- Assignment:
Begin with the line holding "Document page, 1500x1125 pixels.", then print every line after it through the end of the data, exactly and with nothing added.

- Rendered page images:
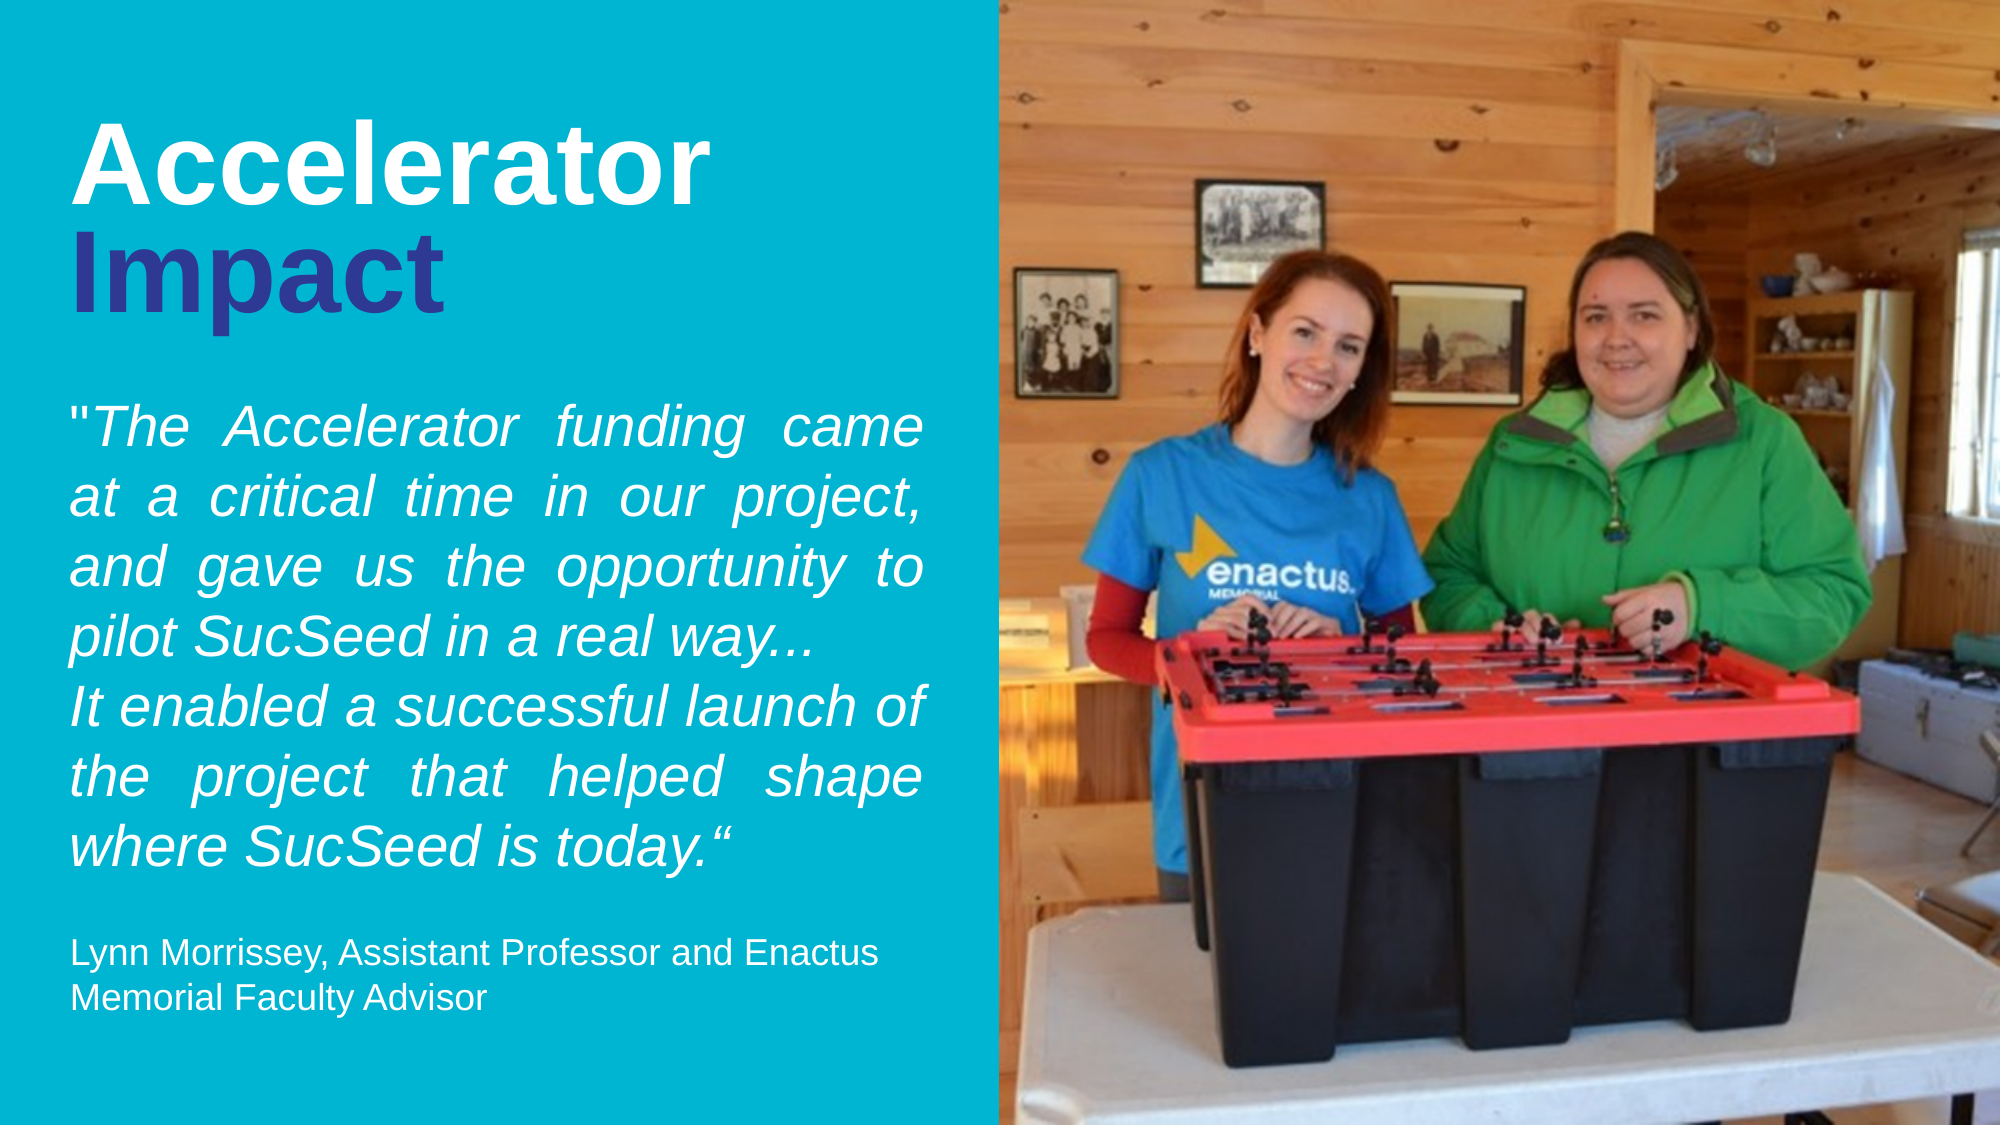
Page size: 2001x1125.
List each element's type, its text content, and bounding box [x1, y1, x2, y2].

picture [999, 0, 2000, 1125]
text_box Impact [54, 188, 520, 379]
text_box Accelerator [54, 80, 941, 236]
text_box "The Accelerator funding came at a critical time in our project, and gave us the opportunity to pilot SucSeed in a real way... It enabled a successful launch of the project that helped shape where SucSeed is today.“ Lynn Morrissey, Assistant Professor and Enactus Memorial Faculty Advisor [54, 380, 941, 1046]
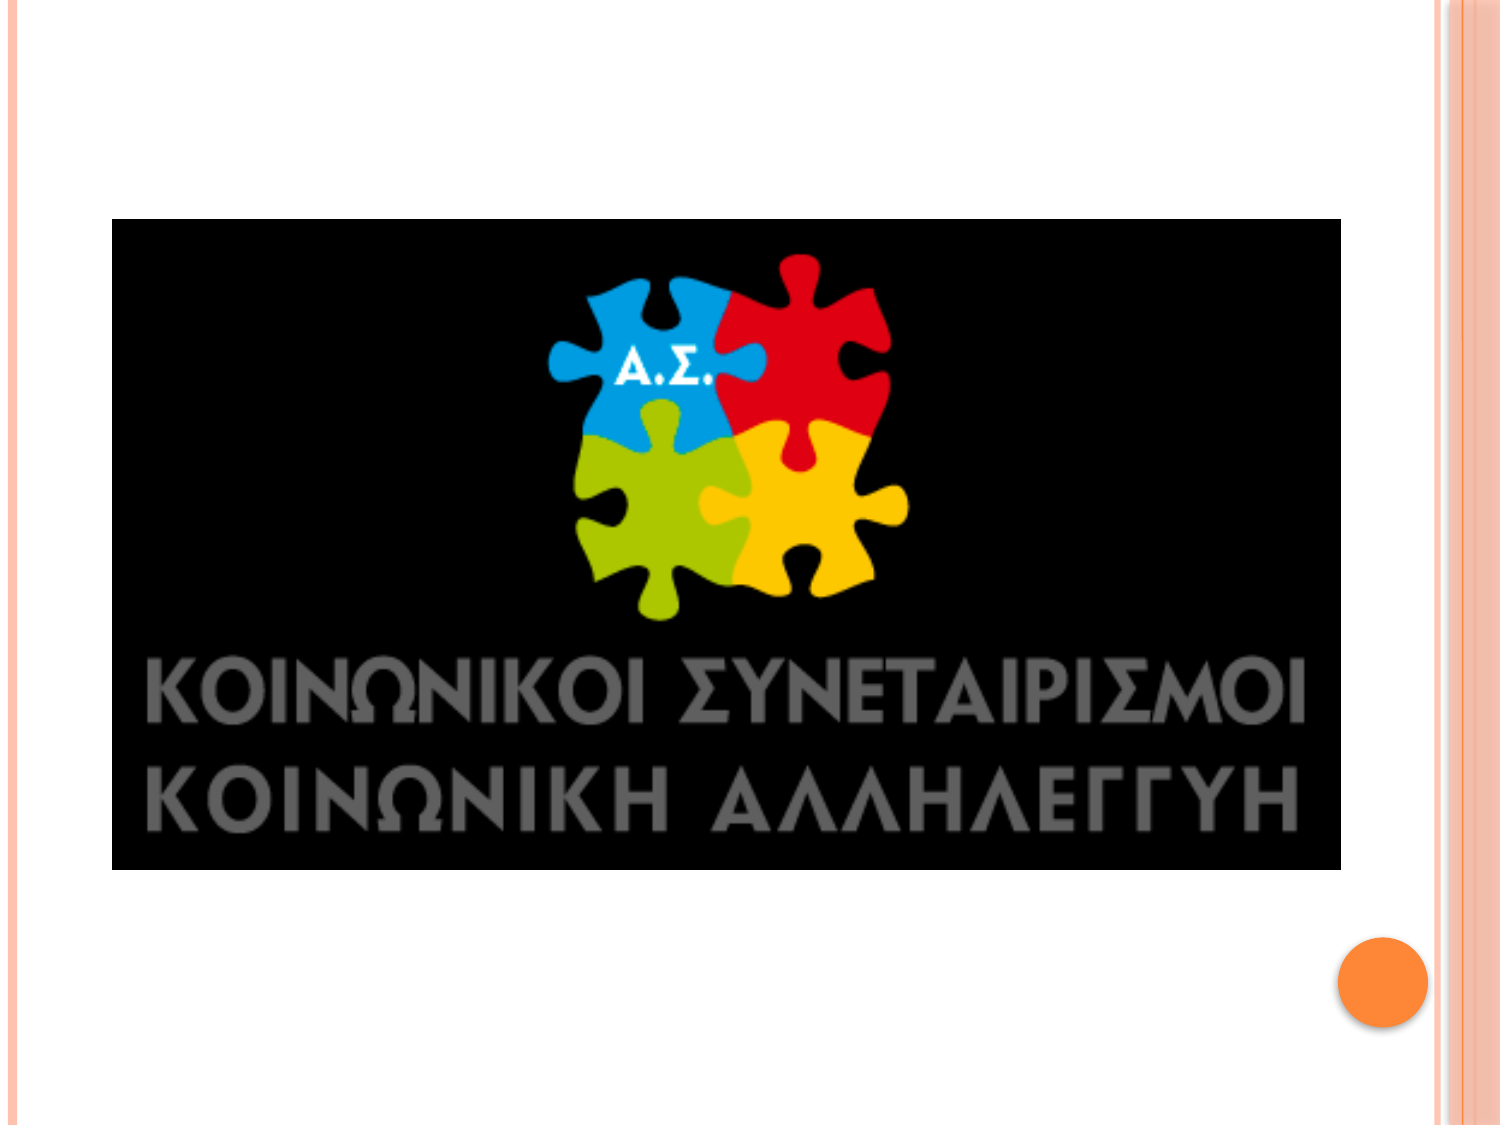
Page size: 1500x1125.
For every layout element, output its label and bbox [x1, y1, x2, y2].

picture [111, 219, 1363, 871]
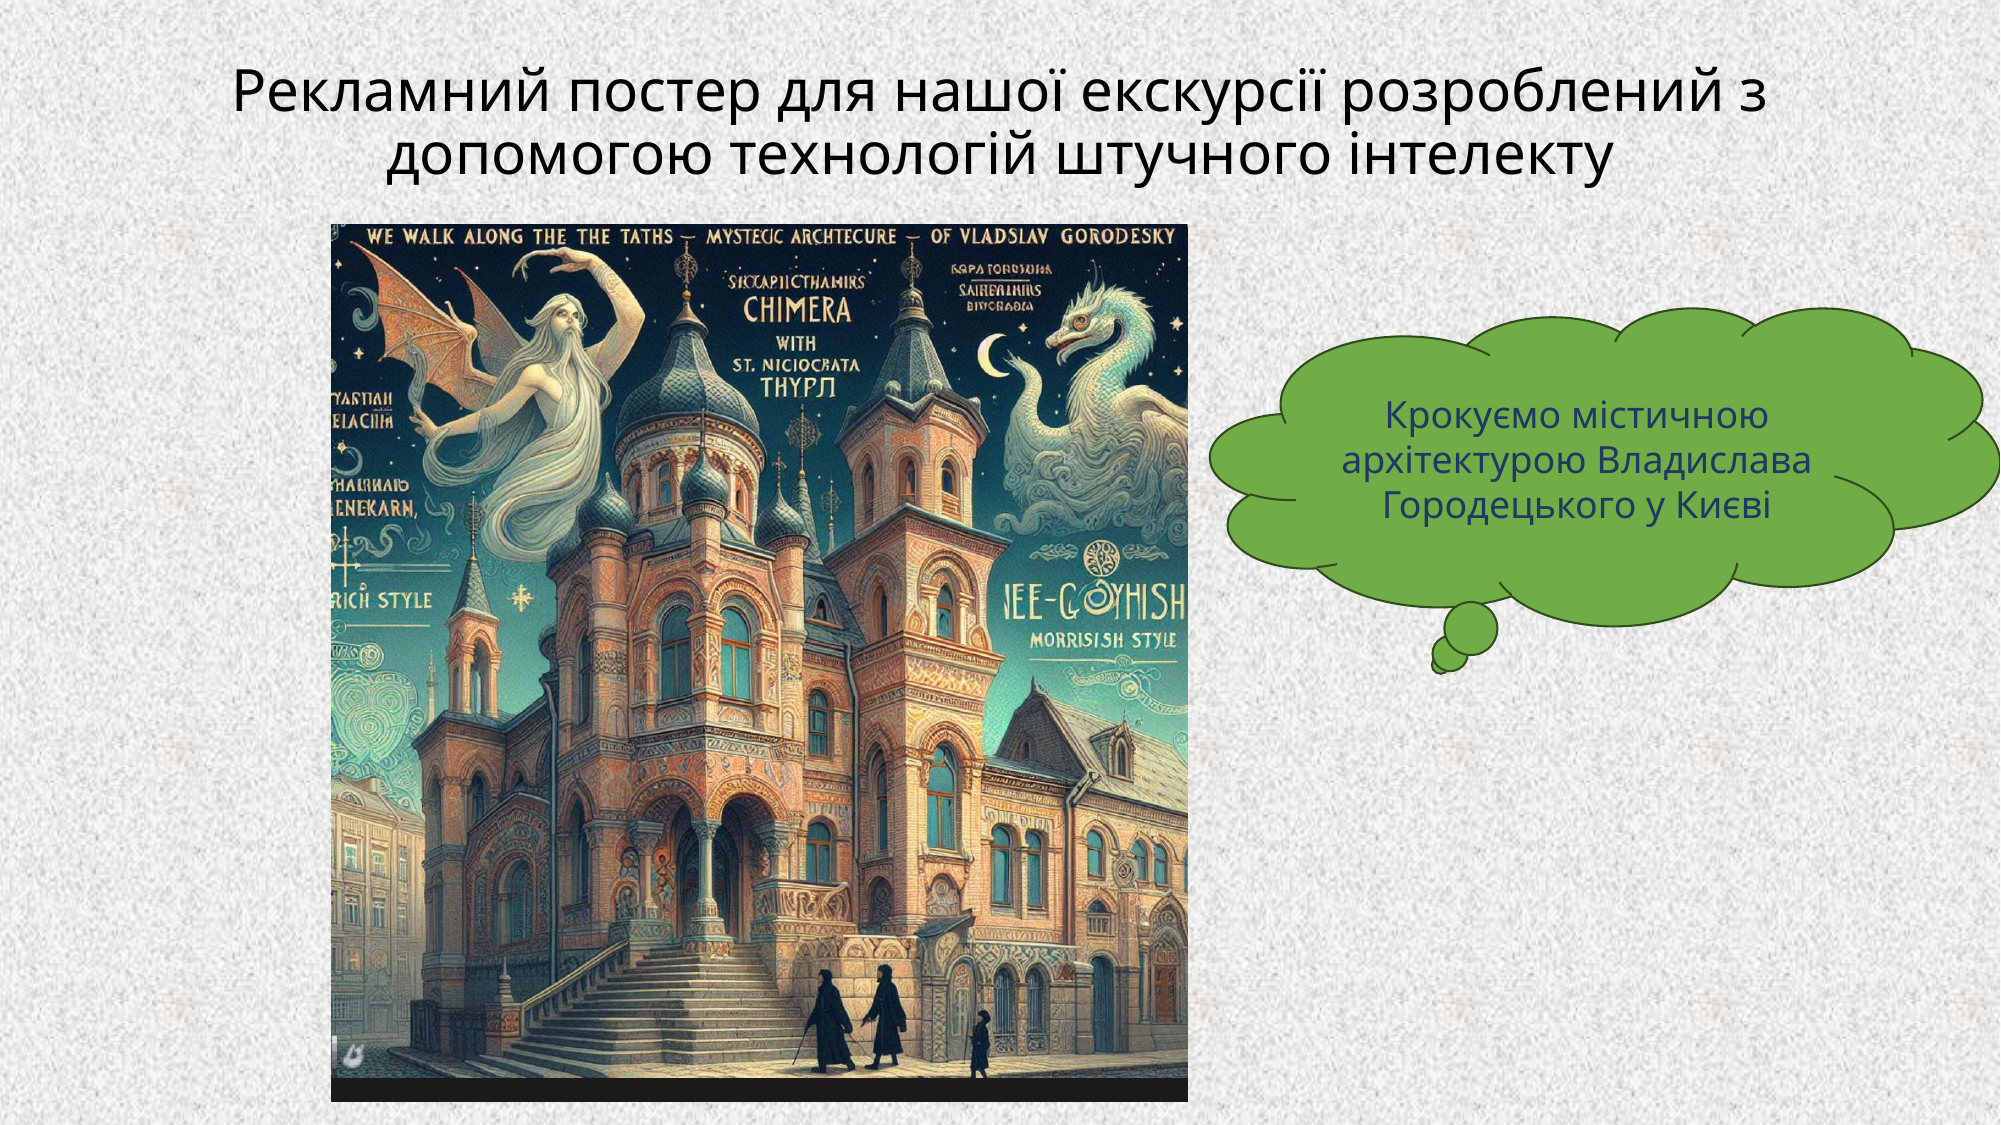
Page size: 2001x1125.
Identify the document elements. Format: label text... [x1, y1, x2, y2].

title Рекламний постер для нашої екскурсії розроблений з допомогою технологій штучного інтелекту [84, 0, 1916, 160]
text_box Крокуємо містичною архітектурою Владислава Городецького у Києві [1208, 307, 2000, 675]
picture [0, 0, 2001, 1125]
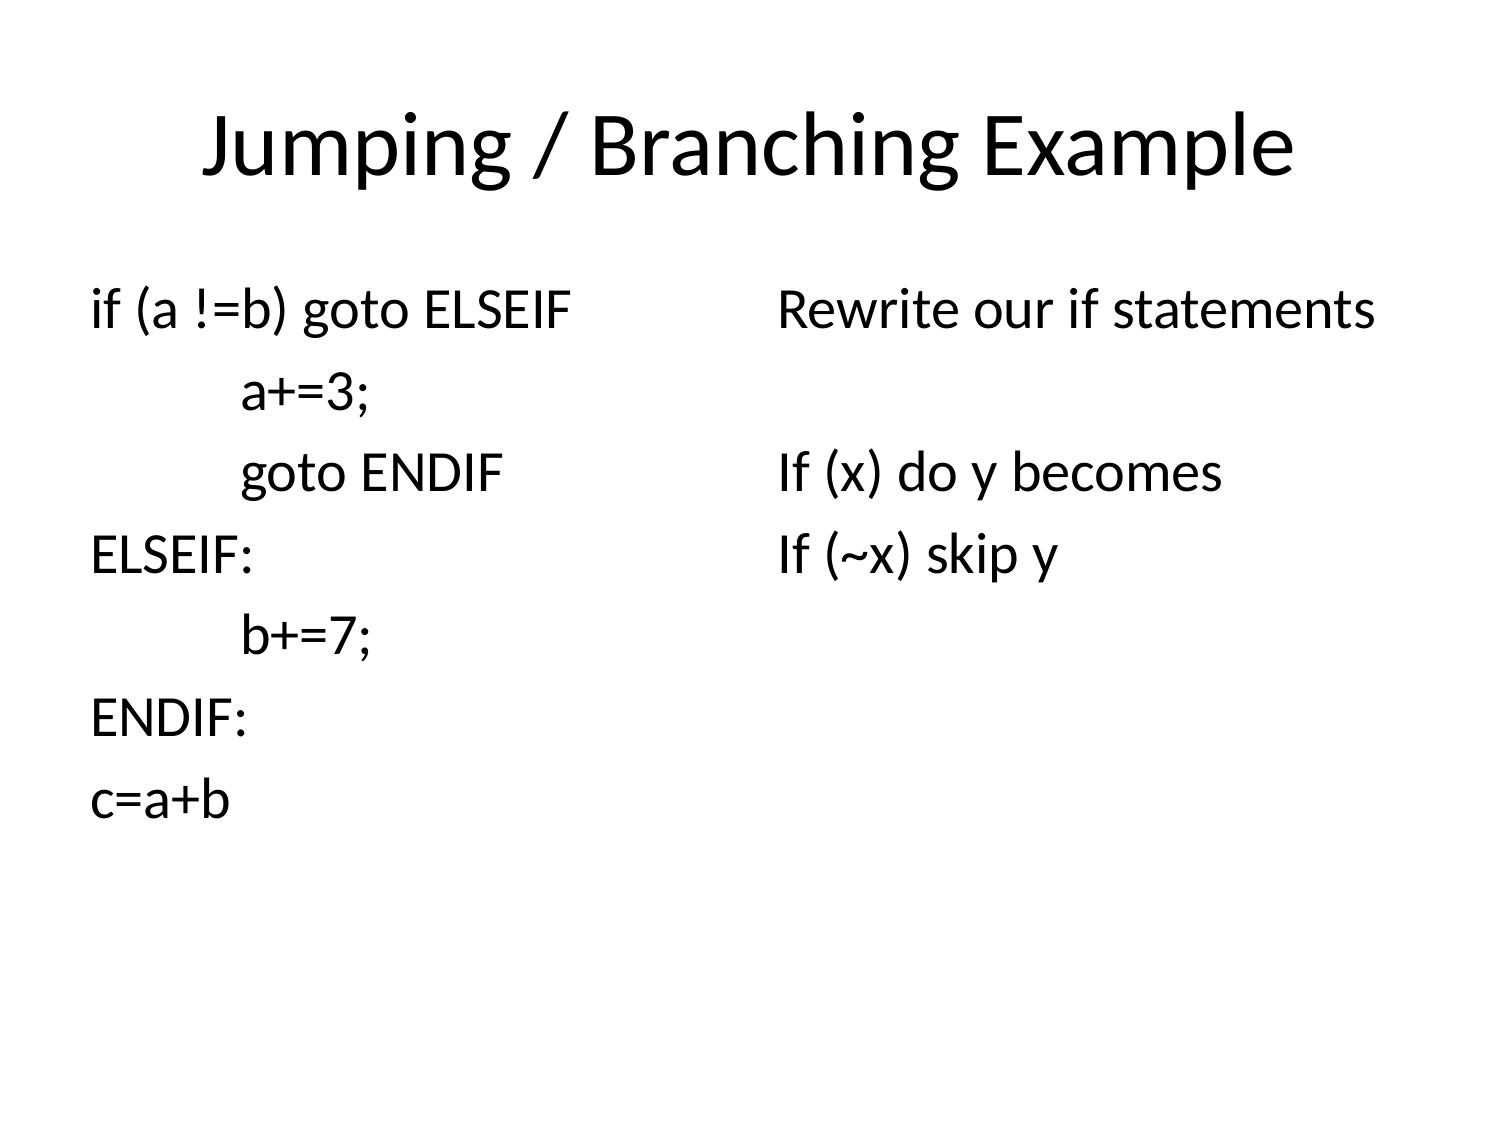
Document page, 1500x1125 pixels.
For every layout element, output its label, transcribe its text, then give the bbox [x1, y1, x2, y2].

list if (a !=b) goto ELSEIF a+=3; goto ENDIF ELSEIF: b+=7; ENDIF: c=a+b [75, 262, 738, 1005]
list Rewrite our if statements If (x) do y becomes If (~x) skip y [762, 262, 1425, 1005]
title Jumping / Branching Example [75, 45, 1425, 233]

- Exercise output:
Document page, 1500x1125 pixels.
For every layout element, output its label, transcribe its text, then give the bbox [x1, y1, x2, y2].

list if (a !=b) goto ELSEIF a+=3; goto ENDIF ELSEIF: b+=7; ENDIF: c=a+b [75, 262, 738, 1005]
list Rewrite our if statements If (x) do y becomes If (~x) skip y [762, 262, 1425, 1005]
title Jumping / Branching Example [75, 45, 1425, 233]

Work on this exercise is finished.